Synopses & Reviews
This major new study of psychiatry and psychology--during the sixteenth and seventeenth centuries--traces the struggle between politics and popular culture which influenced the scientific revolution. David Lederer explores the treatment of mental illness in society before the emergence of professional psychiatry, the use of spiritual remedies ('spiritual physic') to deal with physical and mental ailments from melancholy to demonic possession, how early modern people understood the soul and the impact of the Counter-Reformation on all these issues.
Review
"The strength of this book lies in Lederer's willingness to engage both the ideological/cultural construction of madness and the everyday experience of spiritual afflictions... As is always the case, the careful examination of the complex interplay of social, cultural and intellectual movements makes for excellent history."
H-German, Marc R. Forster, Department of History, Connecticut College
Review
"It is the most valuable kind of regional study, one that has crucial implications for the larger historical and social processes that constructed the state and its attitude toward issues of normalcy, madness, and identity formation...The result is a richly detailed and engaging study that vitally illuminates the way spiritual psyche touched the lives of people in early Modern Bavaria and seeped into the foundations of modern scientific disciplines."
Pompa Banerjee, University of Colorado at Denver, The Historian
Review
"David Lederer's Madness, Religion and the State in Early Modern Europe sheds new light on the interaction of politics. religion, and society in early modern Europe and raises challenging questions about the origins of modern mental health care." -Jason P. Coy, Journal of Social History
Review
"This fine and dense study is an important contribution to our understanding of early modern mentalities, popular culture and religion, pilgrimage, healing, exorcism, sainthood and state formation." -- Renaissance Quarterly
Review
"This challenging book makes a significant contribution to the study of madness in early-modern Europe...It is impossible in a short review to capture the richness of Lederer's work...with this substantial study David Lederer establishes himself as a major historian of psychology and piety..." --Philip M. Soergel, University of Maryland: The Catholic Historic Review
Synopsis
Study of psychology during the sixteenth and seventeenth centuries, before the emergence of professional psychiatry.
Synopsis
This is a major new study of psychology during the sixteenth and seventeenth centuries, before the emergence of professional psychiatry.
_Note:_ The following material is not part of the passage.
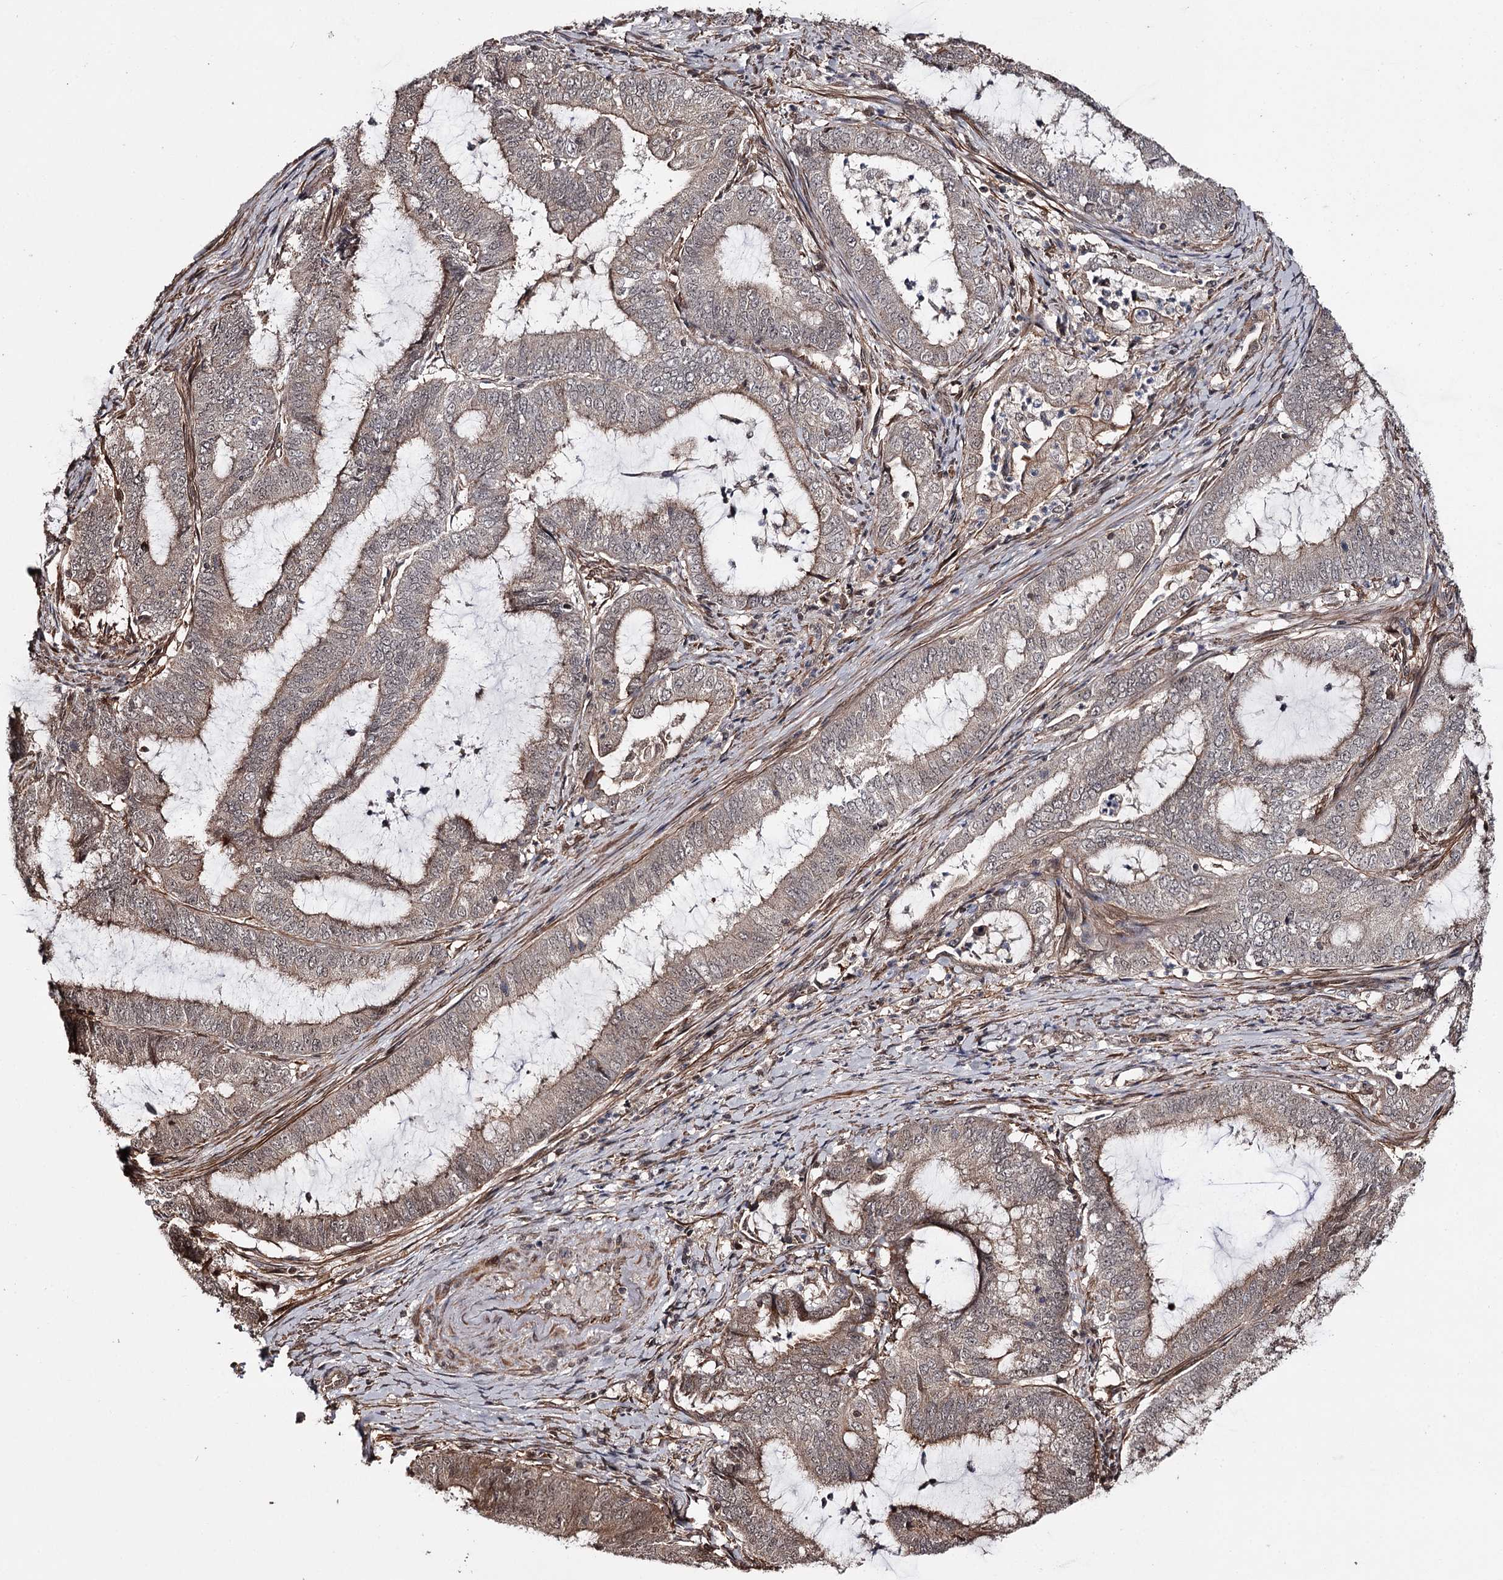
{"staining": {"intensity": "weak", "quantity": "25%-75%", "location": "cytoplasmic/membranous"}, "tissue": "endometrial cancer", "cell_type": "Tumor cells", "image_type": "cancer", "snomed": [{"axis": "morphology", "description": "Adenocarcinoma, NOS"}, {"axis": "topography", "description": "Endometrium"}], "caption": "Protein expression analysis of endometrial adenocarcinoma shows weak cytoplasmic/membranous staining in about 25%-75% of tumor cells.", "gene": "TTC33", "patient": {"sex": "female", "age": 51}}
It traces the struggle between high politics and popular culture which influenced the scientific revolution. Dr Lederer explores the use of spiritual remedies to deal with physical and mental ailments and argues that early modern understandings of madness were embedded in the religious apprehension of mind and body. The book will appeal to anyone interested in the history of medicine and psychology, the Counter Reformation, and the phenomenon of witchcraft.
Table of Contents
1. On the soul; 2. Sackcloth and ashes; 3. Bavaria Sancta; 4. Spiritual afflictions; 5. the decline of religious madness; 6. confinement and its vicissitudes; 7. The legacy of spiritual physic.